Restorative Justice is perhaps not so well established in South Africa as it is in the United States of America, Canada, Australia and New Zealand, and there are fewer models that have been piloted and implemented more widely. The best known in South Africa is family group conferencing, and Victim Offender Conferencing (Dissel 2000) with some examples of victim offender mediation (Van Rooyen, 1999).
Restorative Justice is also practiced within traditional African justice practices (Skelton, 2002). Although the practice may not be named as a restorative one it is argued that ‘reconciliation, restoration and harmony lie at the heart of African adjudication’ (Allcott 1977 in Skelton: 499) and that the central aim of a customary process was to acknowledge that a wrong has been done and to determine what amends should be made. The role of these customary processes has been given recognition by the South African Law Commission. It is also important to incorporate the traditional practices and principles into the more formal justice system, and the Child Justice Bill could provide an opportunity to recognise traditional restorative practices, and so develop a system unique and appropriate to South Africa.
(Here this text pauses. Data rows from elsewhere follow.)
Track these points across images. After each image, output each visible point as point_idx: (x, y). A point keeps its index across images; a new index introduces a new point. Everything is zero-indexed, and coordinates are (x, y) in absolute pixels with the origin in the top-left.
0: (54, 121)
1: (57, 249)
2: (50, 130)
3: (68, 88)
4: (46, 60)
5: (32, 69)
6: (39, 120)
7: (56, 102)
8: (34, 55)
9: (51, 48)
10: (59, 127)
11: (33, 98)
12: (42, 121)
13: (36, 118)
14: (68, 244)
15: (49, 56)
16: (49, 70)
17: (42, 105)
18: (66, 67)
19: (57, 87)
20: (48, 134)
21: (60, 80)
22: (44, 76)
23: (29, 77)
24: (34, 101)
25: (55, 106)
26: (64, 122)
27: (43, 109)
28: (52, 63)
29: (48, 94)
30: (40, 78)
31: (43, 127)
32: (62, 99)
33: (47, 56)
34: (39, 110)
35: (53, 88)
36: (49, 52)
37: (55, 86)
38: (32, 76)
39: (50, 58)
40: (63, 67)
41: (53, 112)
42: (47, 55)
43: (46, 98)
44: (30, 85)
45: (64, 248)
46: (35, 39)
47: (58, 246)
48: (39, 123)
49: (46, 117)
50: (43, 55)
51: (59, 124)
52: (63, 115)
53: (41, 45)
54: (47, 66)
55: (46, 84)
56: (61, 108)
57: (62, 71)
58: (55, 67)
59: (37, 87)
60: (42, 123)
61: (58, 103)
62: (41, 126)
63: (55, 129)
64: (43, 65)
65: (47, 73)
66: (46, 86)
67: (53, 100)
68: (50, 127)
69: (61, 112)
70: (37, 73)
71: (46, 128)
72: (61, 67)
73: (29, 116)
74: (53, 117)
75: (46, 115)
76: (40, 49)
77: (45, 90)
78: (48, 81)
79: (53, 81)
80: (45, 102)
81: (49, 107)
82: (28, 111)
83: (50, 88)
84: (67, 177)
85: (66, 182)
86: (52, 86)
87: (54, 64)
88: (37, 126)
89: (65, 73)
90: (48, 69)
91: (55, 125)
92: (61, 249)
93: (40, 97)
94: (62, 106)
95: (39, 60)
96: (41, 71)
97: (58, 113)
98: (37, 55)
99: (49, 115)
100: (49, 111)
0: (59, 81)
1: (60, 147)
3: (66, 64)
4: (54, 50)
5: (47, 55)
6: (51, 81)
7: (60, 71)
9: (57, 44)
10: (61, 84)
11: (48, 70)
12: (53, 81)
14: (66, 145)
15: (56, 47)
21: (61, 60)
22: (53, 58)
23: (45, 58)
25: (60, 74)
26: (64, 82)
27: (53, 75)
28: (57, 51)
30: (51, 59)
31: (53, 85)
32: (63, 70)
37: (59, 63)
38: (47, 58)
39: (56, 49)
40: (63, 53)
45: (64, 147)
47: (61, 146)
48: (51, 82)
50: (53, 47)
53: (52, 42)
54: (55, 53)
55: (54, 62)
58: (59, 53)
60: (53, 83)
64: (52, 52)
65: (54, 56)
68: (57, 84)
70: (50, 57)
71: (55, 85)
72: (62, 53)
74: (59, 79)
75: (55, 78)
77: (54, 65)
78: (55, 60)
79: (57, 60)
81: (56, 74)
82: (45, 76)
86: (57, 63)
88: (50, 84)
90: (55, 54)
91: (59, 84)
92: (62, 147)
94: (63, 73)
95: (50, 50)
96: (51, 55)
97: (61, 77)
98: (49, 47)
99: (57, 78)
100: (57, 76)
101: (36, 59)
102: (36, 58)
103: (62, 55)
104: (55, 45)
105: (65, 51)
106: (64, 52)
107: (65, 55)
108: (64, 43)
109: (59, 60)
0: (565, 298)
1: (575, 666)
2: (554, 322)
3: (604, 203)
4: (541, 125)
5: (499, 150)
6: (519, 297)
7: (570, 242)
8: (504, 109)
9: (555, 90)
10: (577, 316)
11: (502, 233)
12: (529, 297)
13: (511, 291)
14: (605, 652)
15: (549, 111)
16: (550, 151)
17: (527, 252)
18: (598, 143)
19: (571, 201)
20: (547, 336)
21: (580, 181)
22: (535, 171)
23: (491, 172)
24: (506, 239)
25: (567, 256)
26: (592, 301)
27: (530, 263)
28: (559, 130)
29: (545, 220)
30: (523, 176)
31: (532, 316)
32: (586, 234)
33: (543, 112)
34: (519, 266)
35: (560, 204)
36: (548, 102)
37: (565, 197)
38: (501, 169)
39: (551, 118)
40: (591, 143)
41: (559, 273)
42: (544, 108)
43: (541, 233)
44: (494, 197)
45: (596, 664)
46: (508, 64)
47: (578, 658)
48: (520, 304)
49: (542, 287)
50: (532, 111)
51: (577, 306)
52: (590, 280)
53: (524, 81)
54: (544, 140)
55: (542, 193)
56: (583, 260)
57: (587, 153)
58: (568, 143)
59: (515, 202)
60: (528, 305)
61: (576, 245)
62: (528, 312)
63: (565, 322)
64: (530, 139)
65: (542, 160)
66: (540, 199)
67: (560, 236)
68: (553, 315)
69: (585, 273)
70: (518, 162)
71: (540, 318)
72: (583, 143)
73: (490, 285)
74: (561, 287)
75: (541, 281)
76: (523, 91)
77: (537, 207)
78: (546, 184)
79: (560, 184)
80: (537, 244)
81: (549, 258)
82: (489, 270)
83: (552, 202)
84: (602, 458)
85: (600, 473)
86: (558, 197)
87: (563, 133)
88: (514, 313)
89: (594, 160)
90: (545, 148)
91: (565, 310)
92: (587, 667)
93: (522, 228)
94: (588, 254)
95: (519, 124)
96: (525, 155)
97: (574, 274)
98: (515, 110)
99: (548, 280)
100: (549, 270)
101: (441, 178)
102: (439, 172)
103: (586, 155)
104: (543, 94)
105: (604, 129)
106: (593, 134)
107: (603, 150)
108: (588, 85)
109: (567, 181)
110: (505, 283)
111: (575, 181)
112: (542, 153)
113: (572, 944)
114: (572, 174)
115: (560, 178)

Rather than being seen as narrowly defined set of practices, Restorative Justice could be viewed as a broad set of principles that could be applied in a number of different processes. Although two of these practices have become well known is South Africa, this should not preclude the use of other lesser-known practices. Restorative Justice processes should be selected so as to suit the participants in the process, the nature of the case, as well as the location (rural or urban), as well as the belief system of the key participants. Another factor may be the availability and type of restorative process that is available in a particular place at any point in time. Restorative Justice processes are usually run by people trained or schooled in a particular type of practice.
The Child Justice Bill should be inclusive in its approach so that a child may be referred to an appropriate Restorative Justice process. An appropriate restorative justice process would be one that is suitable due to the factors mentioned above. It should also meet the generally accepted principles of restorative justice.
In view of this, the Centre for the Study of Violence and Reconciliation respectfully submits that the wording of S47(4)(g) and S65 be changed so as to refer to ‘family group conferencing, victim offender conferencing, or other restorative justice processes’.
Criminal Justice Programme
Dissel, A (2000) Restoring the Harmony: A report on a Victim Offender Conferencing Pilot Project, Restorative Justice Initiative and Centre for the Study of Violence and Reconciliation, Johannesburg.
Skelton, A (2002) ‘Restorative Justice as a framework for Juvenile Justice Reform: A South African Perspective”, British Journal of Criminology 42, 496 –513
Umbreit, M (2000) Restorative Justice Conferencing: Guidelines for Victim Sensitive Practice, Centre for Restorative Justice and peacemaking, University of Minnesota, Minnesota.
Van Rooyen, G. H. (1999( ‘Blessed are the Peace Makers: Victim-offender mediation in the criminal justice system – a practical example’. South African Criminal Justice Journal (1999) 12, at 62.